** Opening TASK DATA block **

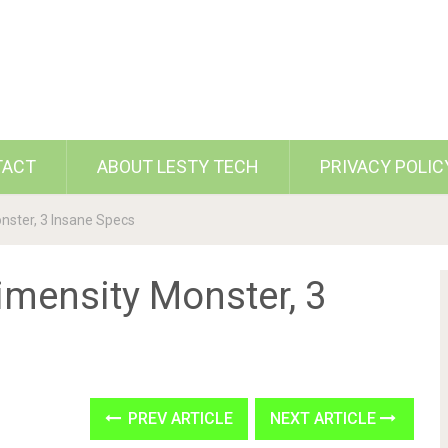
TACT
ABOUT LESTY TECH
PRIVACY POLIC
nster, 3 Insane Specs
imensity Monster, 3
PREV ARTICLE
NEXT ARTICLE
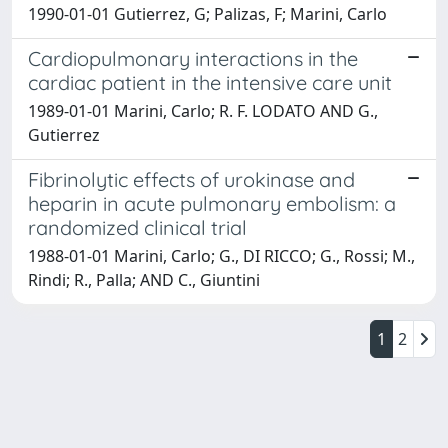
1990-01-01 Gutierrez, G; Palizas, F; Marini, Carlo
Cardiopulmonary interactions in the
cardiac patient in the intensive care unit
1989-01-01 Marini, Carlo; R. F. LODATO AND G.,
Gutierrez
Fibrinolytic effects of urokinase and
heparin in acute pulmonary embolism: a
randomized clinical trial
1988-01-01 Marini, Carlo; G., DI RICCO; G., Rossi; M.,
Rindi; R., Palla; AND C., Giuntini
1
2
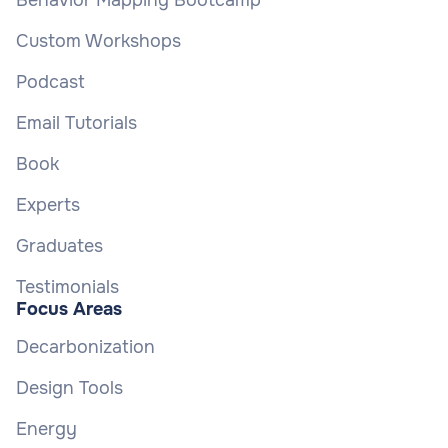
Behavior Mapping Bootcamp
Custom Workshops
Podcast
Email Tutorials
Book
Experts
Graduates
Testimonials
Focus Areas
Decarbonization
Design Tools
Energy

** Closing TASK DATA block **

Reproduce the text from every record, switching "Podcast" to "Webinar" and changing nothing else. Omit the pictures from your answer.

**RESPONSE:**
TACT
ABOUT LESTY TECH
PRIVACY POLIC
nster, 3 Insane Specs
imensity Monster, 3
PREV ARTICLE
NEXT ARTICLE
1990-01-01 Gutierrez, G; Palizas, F; Marini, Carlo
Cardiopulmonary interactions in the
cardiac patient in the intensive care unit
1989-01-01 Marini, Carlo; R. F. LODATO AND G.,
Gutierrez
Fibrinolytic effects of urokinase and
heparin in acute pulmonary embolism: a
randomized clinical trial
1988-01-01 Marini, Carlo; G., DI RICCO; G., Rossi; M.,
Rindi; R., Palla; AND C., Giuntini
1
2
Behavior Mapping Bootcamp
Custom Workshops
Webinar
Email Tutorials
Book
Experts
Graduates
Testimonials
Focus Areas
Decarbonization
Design Tools
Energy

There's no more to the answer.